Pada tanggal 26 April 2017 lalu, Jakarta dihebohkan dengan banyaknya karangan bunga yang ada di depan balai kota. Fenomena ini menjadi perhatian banyak pihak, baik di Jakarta sendiri maupun sampai di daerah-daerah lain, bahkan mungkin juga sampai ke manca negara.

Karangan bunga itu ternyata bukan hanya datang dari warga Jakarta tetapi juga dari warga luar Jakarta. Bahkan kabarnya karangan bunga yang ada di balai kota tersebut mencapai 5.016 buah (sumber: Kompas.com), dan karena keterbatasan tempat di balai kota, karangan bunga yang akan diberikan ke Ahok dan Djarot itu sampai diletakkan mengelilingi kawasan Monas dan sekitarnya.

Fenomena ini baru pertama kali terjadi dalam dunia perpolitikan di Indonesia. Bagimana mungkin seseorang yang kalah dalam suatu Pemilihan Kepala Daerah justru mendapatkan respon yang sangat luar biasa besarnya dari warga yang pernah dipimpinnya?

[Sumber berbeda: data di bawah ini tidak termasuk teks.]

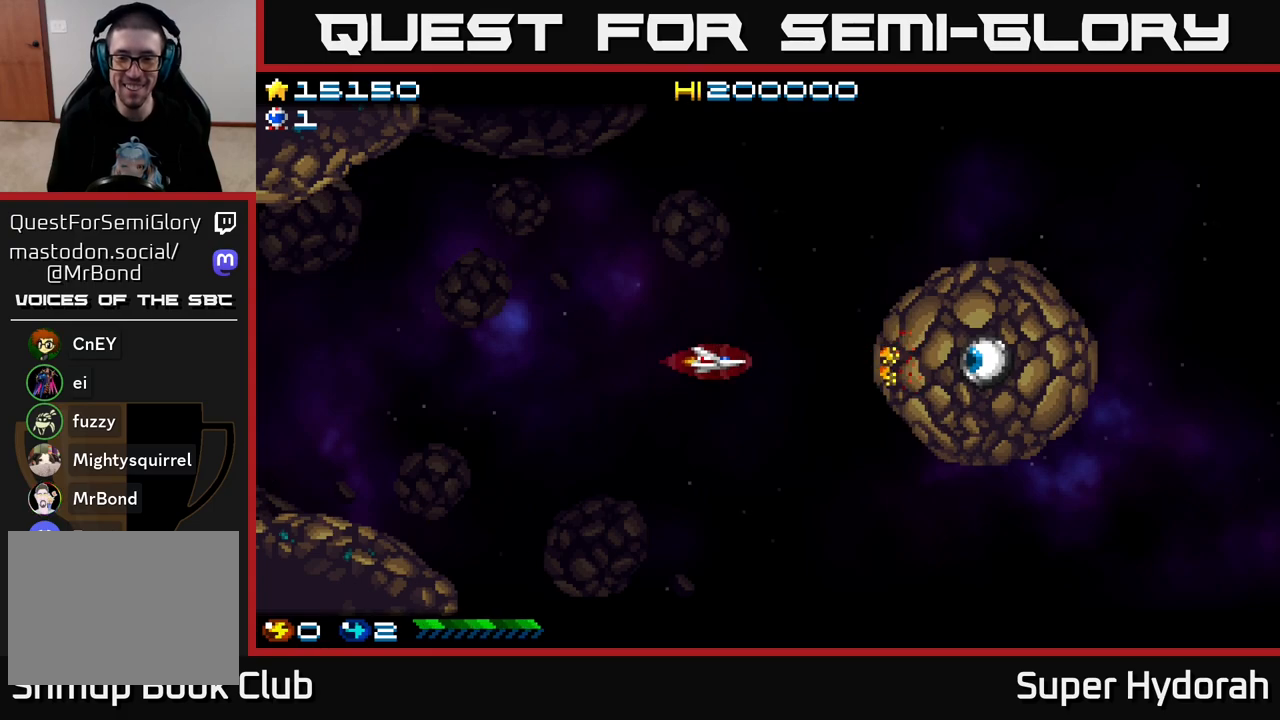
{"buttons": ["A", "DPAD_LEFT"], "left_stick": "center", "events": [[250, "DPAD_LEFT", "down"]]}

Tentunya karangan bunga tesebut adalah sebuah bentuk/simbol dari masyarakat untuk mengkomunikasikan atau menyampaikan suatu pesan. Simbol yang disampaikan akan bermakna bagi pihak lain bila simbol bunga tersebut dimaknai sama dengan yang dimaksud oleh pengirim/pemberinya. Jadi, pemaknaan terhadap ribuan karangan bunga yang terkirim tersebut sangat bergantung pada pemaknaan masing-masing. Oleh karena itu, tidak salah bila pengiriman ribuan bunga itu sebagai dukungan moral, rasa simpati, dukungan pada aparat dalam bertindak, atau sebaliknya tidak sedikit pula yang menganggapnya sebagai bagaian dari rekayasa, bahkan pencitraan.

Menurut saya, dari fenomena karangan bunga ini sebagai bentuk komunikasi politik mengandung sisi positif dan negatifnya.

Sisi positifnya, dengan mengirim karangan bunga tersebut situasi politik yang panas di Jakarta belakang-belakangan ini bisa mendingin, kehebohan massa dalam jumlah besar yang rawan memunculkan konflik, bahkan kerusuhan bisa dihindari. Di sisi lain, para pedagang serta pengrajin karangan bunga juga memperoleh rezeki yang tidak terduga. Sisi negatifnya, banyaknya sampah yang dihasilkan justru menimbulkan pandangan negatif dari pihak lain.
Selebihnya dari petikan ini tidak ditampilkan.